* Excerpted text *
So, I do not feel the same way as I did pre-2008 any more. Call it growing up. Call it the self-realization that two wrongs don’t make a right. With time, and a bit of maturity, I have realized that mistakes do happen on the field of play by an umpire – who is trying to the best he can without any bias – and as a player I should not compound it but alleviate it. With honesty.
Luckily, I had not been in a situation where the match was on the line and I needed my moral compass to be in full working condition, yet. But in the last 5 years, (almost) every time I have played in a competitive match, I try to remind myself that I should do the right thing. You see, it hadn’t been a natural disposition for me and so I had to learn it that it is more important for me to be honest with myself, do good by others and more importantly the game, and so I had to keep reminding myself. I’d say over all, I’ve done a decent job of it since that day.
Let us pick up one of the points you raised which is how consistently players embrace the spirit of cricket, and how consistently they would walk, pressure situation or not. My question is: Can we judge on a continuum? Is one player more along the SoC lines than another? Or is it a binary judgment – either one is or isn’t. No shades of grey. If we were to consider the latter, then, probably there isn’t a professional cricketer alive who would be worthy of the honor of delivering the Spirit of Cricket Lecture, is there?
SidVee: Now I’m smirking. I specifically left out the term ‘Spirit of cricket’ in my previous email and stuck to ‘moral code’ and ‘honor system’. But since you bring it up…
I don’t really like the way people throw the term ‘Spirit of cricket’ at any given opportunity. It’s almost becoming this go-to phrase when in doubt and (more irritatingly) has turned into a catchy slogan for the marketing men. SoC Speech, SoC Award etc. *Cringe*
The spirit of cricket, in my opinion, is a wide-ranging ideal. It’s not some run-of-the-mill Yes Bank Maximum. It’s something that ennobles the game and acts as a benchmark for cricketers to aspire to. It’s not part of the rules, yet it hovers at a comfortable distance. It’s like holding the door for someone behind you, or leaving a certain minimum tip, or acknowledging a fellow driver’s yield with a friendly wave. These are not things you have to do; yet it makes someone else’s life a bit easier. It sends a message. It elevates your pursuit into something marginally more purposeful. That’s how I think of it, anyway.

Saved entries
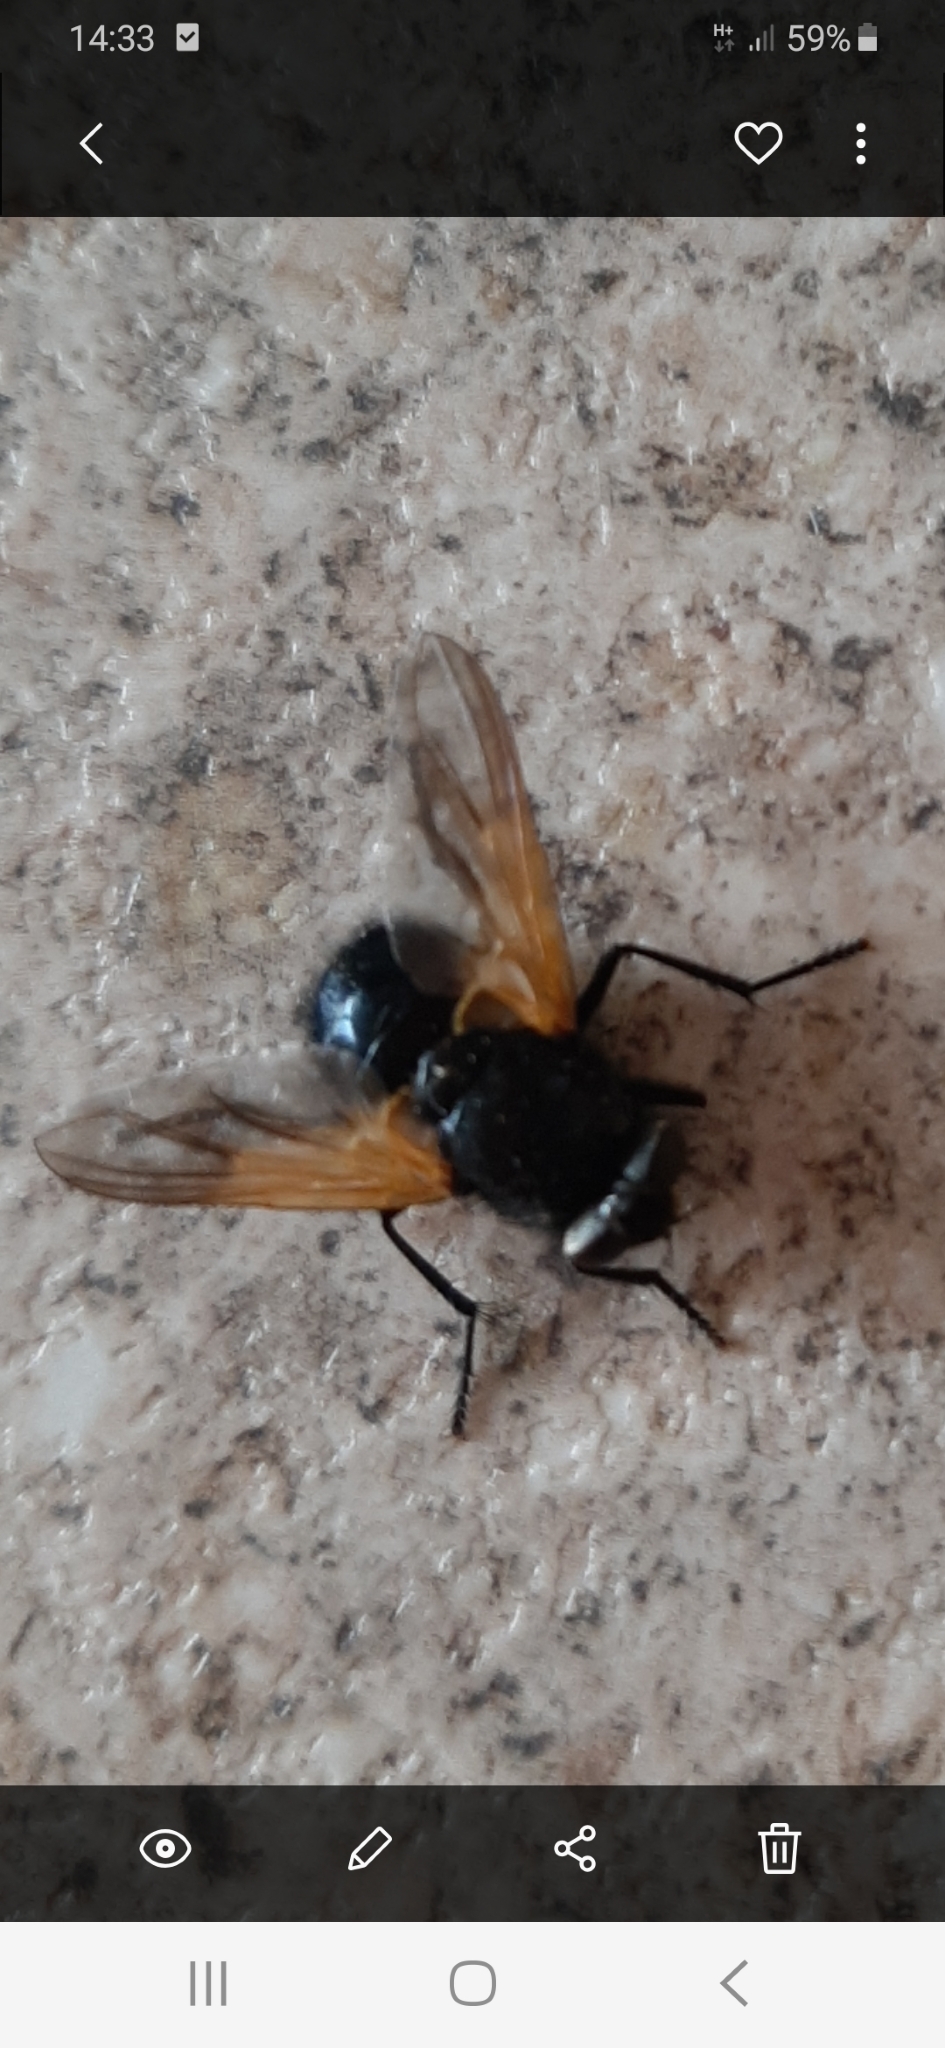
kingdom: Animalia
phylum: Arthropoda
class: Insecta
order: Diptera
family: Muscidae
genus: Mesembrina
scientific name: Mesembrina meridiana
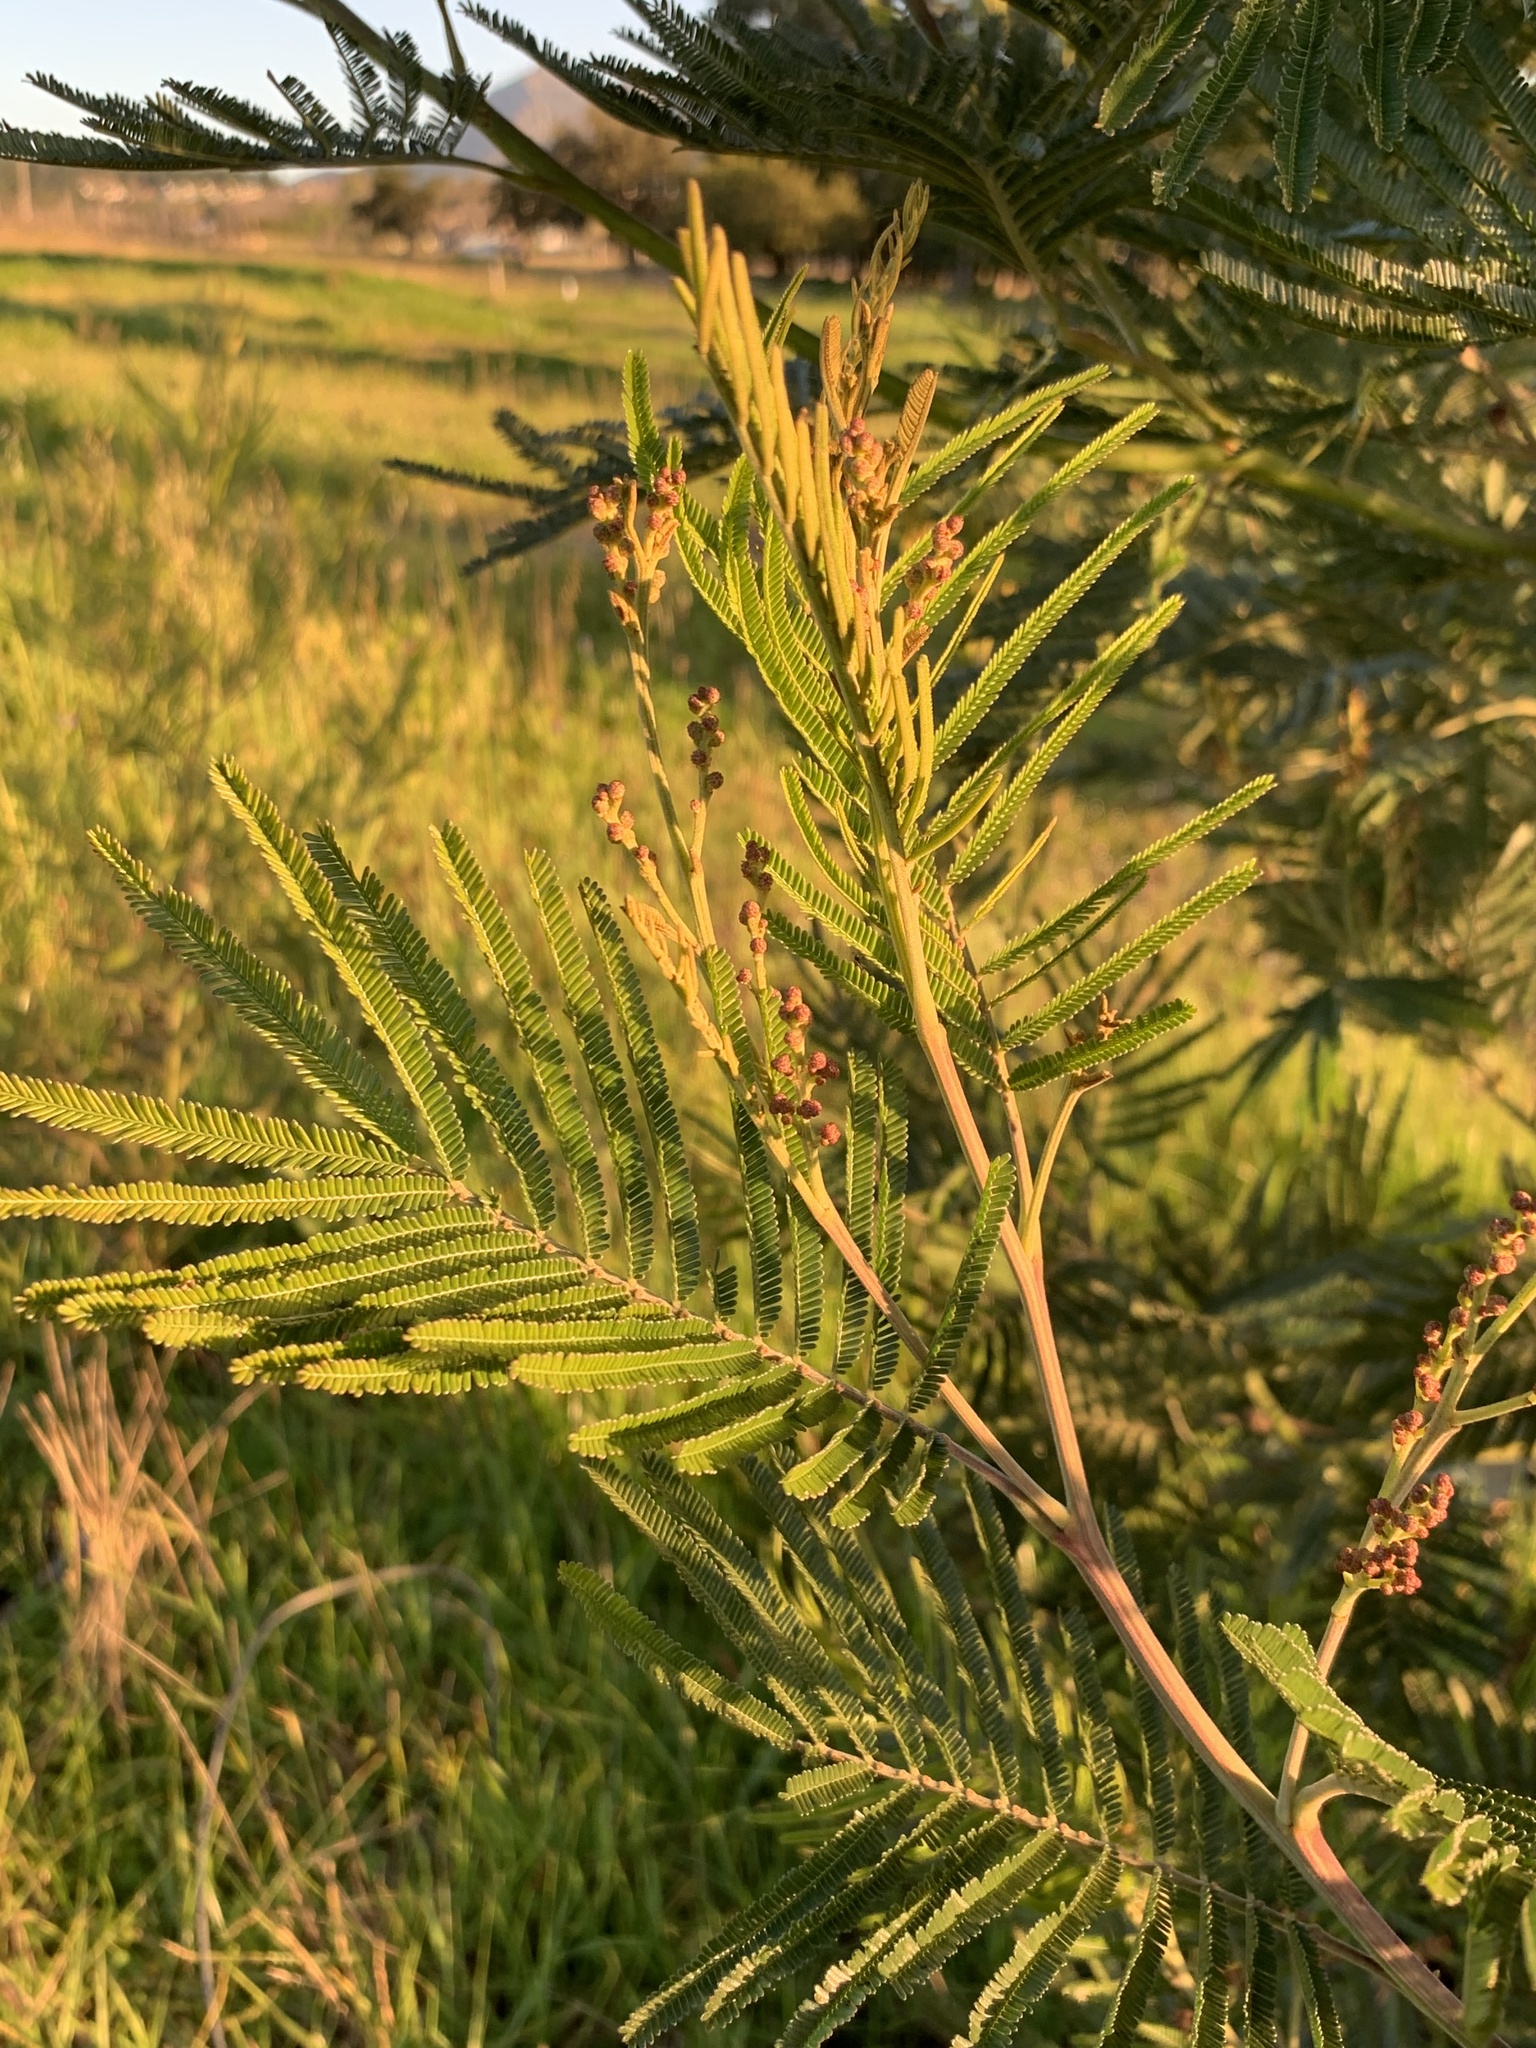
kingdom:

* Exercise 1 *
For each statement below, say yes or no according to the spirit-of-cricket exchange above, and quote the deciding words. (a) The phrase "Spirit of cricket" is said to have become a slogan for marketing. (b) SidVee's previous email used the term "Spirit of cricket." (c) The spirit of cricket is described as part of the rules.
* Exercise 2 *
In the spirit-of-cricket exchange, which two terms did SidVee use in the previous email in place of "Spirit of cricket"?

* Written solution 1 *
(a) Yes: "has turned into a catchy slogan for the marketing men"
(b) No: "I specifically left out the term ‘Spirit of cricket’ in my previous email"
(c) No: "It’s not part of the rules, yet it hovers at a comfortable distance."

* Written solution 2 *
‘moral code’ and ‘honor system’